Comment 26565

By geoff's two cents (anonymous) | Posted September 14, 2008 at 03:38:53

A. Smith, that depends on your definition of government. Taking it at its broadest (and in my view, most useful) meaning, government is simply the existence of leadership in society. There are usually one or two adults that govern the average household of children, in the same way that there is usually a person or a group of people that govern a nation. Money is the way we regulate exchange - and a much neater method, I dare say, than the barter system. Sure, I suppose that if you like, each person could have their own currency, or each married couple, but that would make trade a lot more complicated than it needs to be. How do we size up different value systems? Much easier, it seems, that everybody agree on one standard of economic exchange. If you don't believe me, look at what the Euro has done for the EU.

Your assertion that all building owners have a vested interest in making sure their buildings are livable is ahistorical. It ignores what many buildings were like for the urban working poor in the western world after the industrial revolution. If the people who ran the dirty, disease-infested slums were the same people who operated the factories, one could say, I suppose, that the higher-ups would have a vested interest in keeping workers healthy enough to work in factories. This was rarely the case, however. For the owners of tenement buildings with little or no responsibility for the health and well-being of the people inside (and for whom it is cheaper to collect rents than to pay to demolish a building and re-build), however, there is no incentive to ensure the structural integrity of their buildings beyond the lowest possible standard. The same logic would operate for sewers as well if they were privately funded.

The privately-funded toll-roads of medieval yore would not, I think, measure up to what most people consider to be an acceptable standard of quality. Today, many, if not most, large roads are indeed built with the help of the private sector, but most expensive projects require the aid of government resources as well. Even in the late nineteenth century, before income tax, the private sector did not have enough money to complete a transcontinental railway on its own. Government endorsement was required.

A. Smith, for some reason you suggest that Ryan is trying to hijack the success of the James North rebuilding, which is absurd.

How long did you spend writing your poorly thought-out response to the article? Under 10 minutes? Under 5, I dare say? Frankly, and without meaning to get nasty here (though you did suggest that Ryan was just like a "any conceited politician"), it reads like you didn't even bother to finish reading the article before feeling as if you had the full authority to comment on it.

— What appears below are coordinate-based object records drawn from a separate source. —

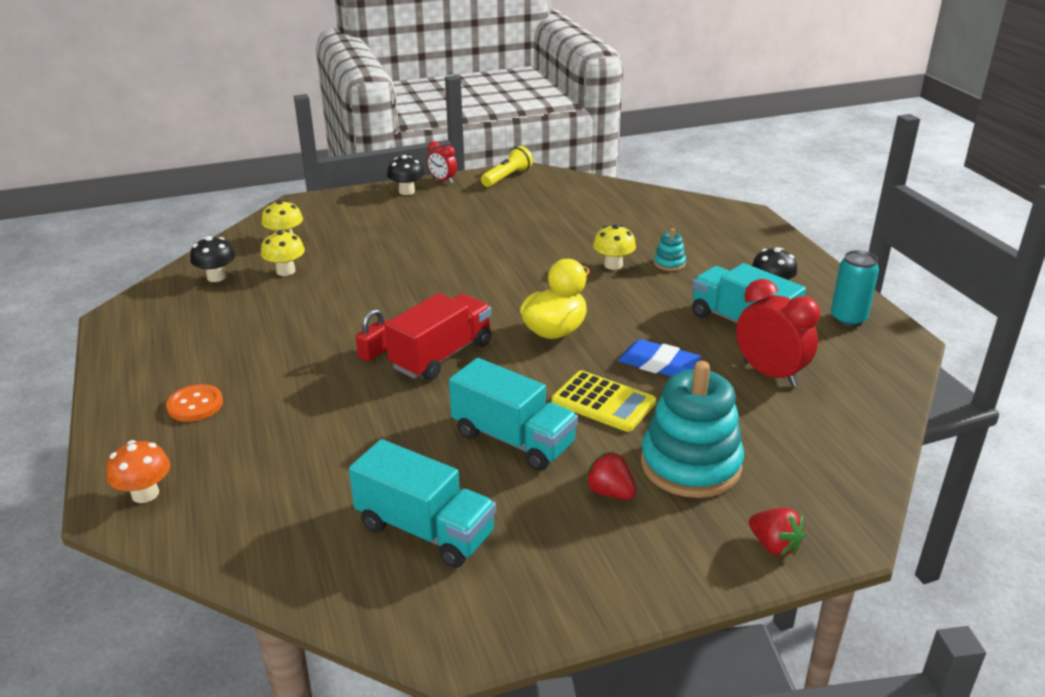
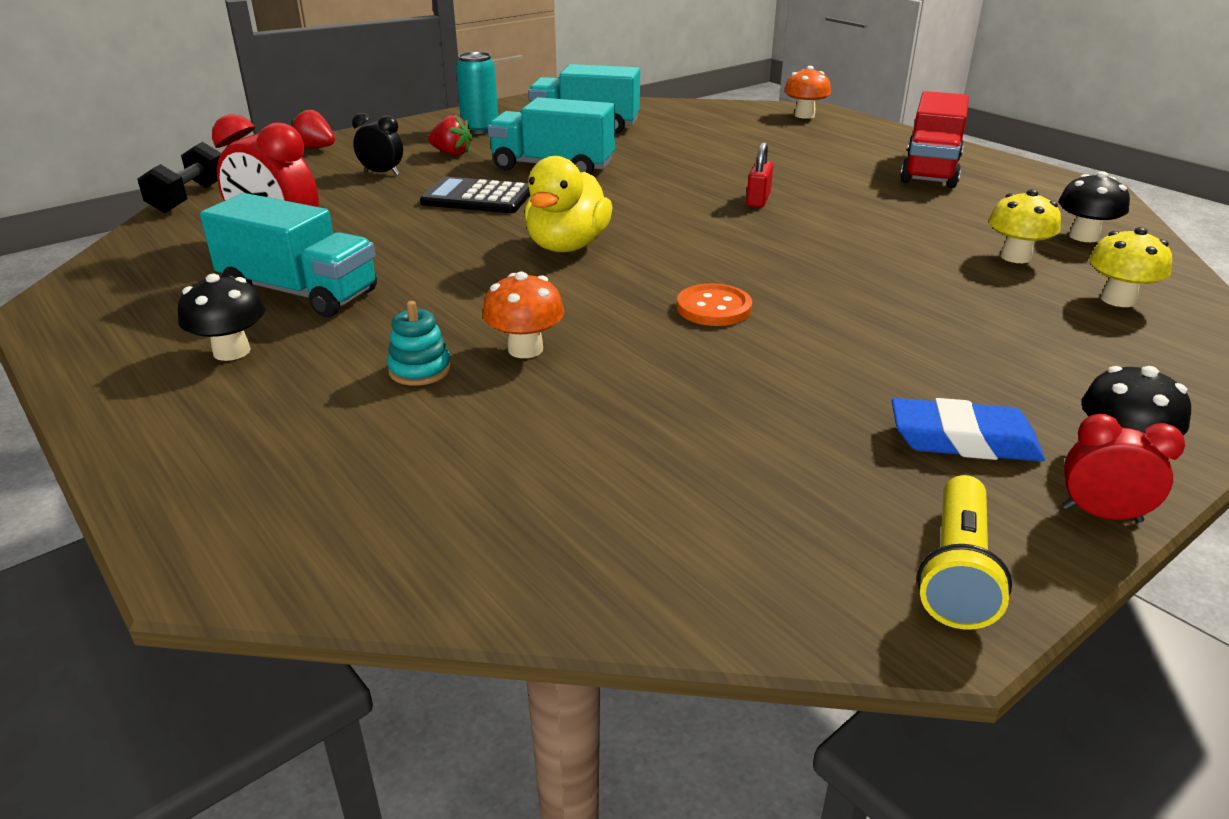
camera: 160 degrees right, 0 degrees up
(195, 405) = (861, 150): orange button -> orange button (713, 308)
(441, 356) = (682, 207): red truck -> red truck (930, 170)
(603, 402) = (477, 197): yellow calculator -> black calculator
(613, 265) = (525, 349): yellow mushroom -> orange mushroom
(658, 365) = (421, 233): blue eraser -> blue eraser (963, 440)
(690, 465) = (382, 173): turquoise stacking toy -> black clock
(848, 319) = (120, 323): turquoise can -> turquoise can (480, 129)
(879, 458) = (190, 198): none -> black dumbbell

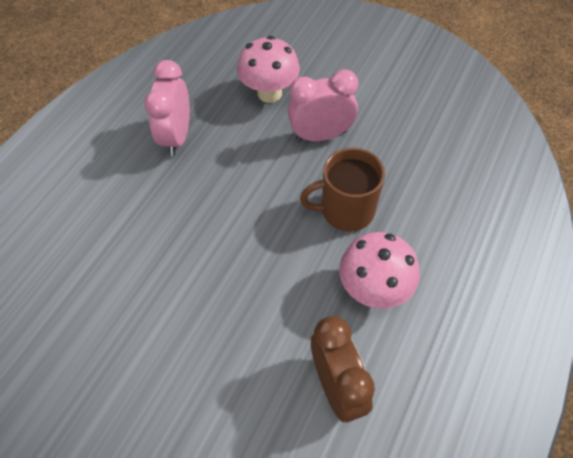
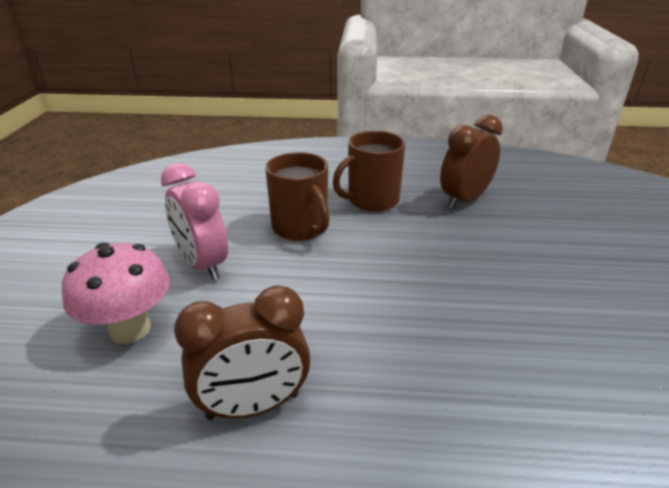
camera: 115 degrees left, 25 degrees down
(177, 137) = (253, 406): pink clock -> brown clock
(374, 289) = (372, 200): pink mushroom -> brown mug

What is most "disgusting" here is not that your arguments against government involvement are exceedingly poor, but that somebody who does not even bother to apply themselves to developing a reasoned counterargument can so blindly and impertinently dismiss the enormous efforts undertaken by individuals in the interests of a better city. Like many others, I welcome a good argument, but your posts have so far amounted for the most part to a particularly brutish form of political anarchism. They aren't much better than the spam that this website had to contend with last spring. They detract entirely from the core issues that draw many others to this publication, and that are capable of sparking lively, productive debate.

Unfortunately, there are lots of blog sites out there that discuss the social-Darwinist, anarchist nonsense you seem to enjoy. You might find a readier audience there. If you continue to post here, my suggestion would be to either put more effort into your entries and have more respect for the efforts of others, or else be prepared for a more complicated mathematical question devised to deter those who waste volunteer-funded web space with thoughtless, unproductive and uninteresting drivel.